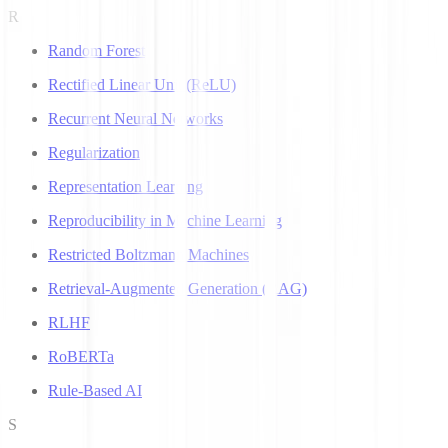
R
Random Forest
Rectified Linear Unit (ReLU)
Recurrent Neural Networks
Regularization
Representation Learning
Reproducibility in Machine Learning
Restricted Boltzmann Machines
Retrieval-Augmented Generation (RAG)
RLHF
RoBERTa
Rule-Based AI
S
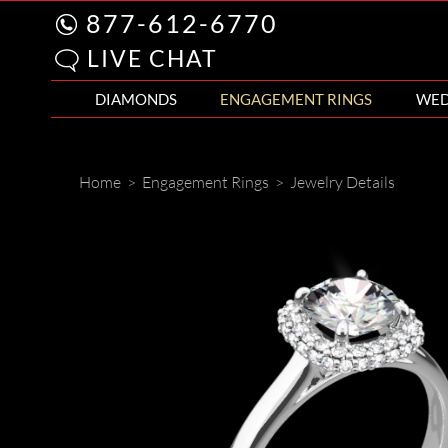
877-612-6770
LIVE CHAT
DIAMONDS
ENGAGEMENT RINGS
WED
Home
>
Engagement Rings
>
Jewelry Details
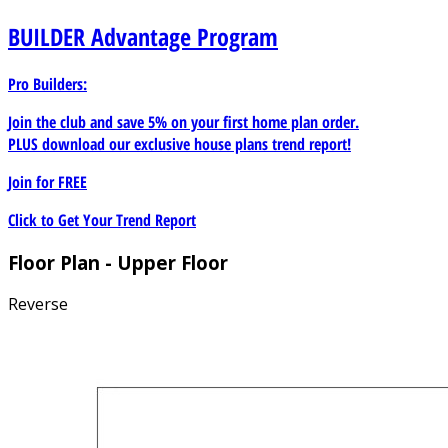
BUILDER
Advantage Program
Pro Builders:
Join the club and save 5% on your first home plan order.
PLUS download our exclusive house plans trend report!
Join for
FREE
Click to Get Your Trend Report
Floor Plan - Upper Floor
Reverse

::::::::

## Your instructions
Copy out all lines above that include the string "Join".

## Task response
Join the club and save 5% on your first home plan order.
Join for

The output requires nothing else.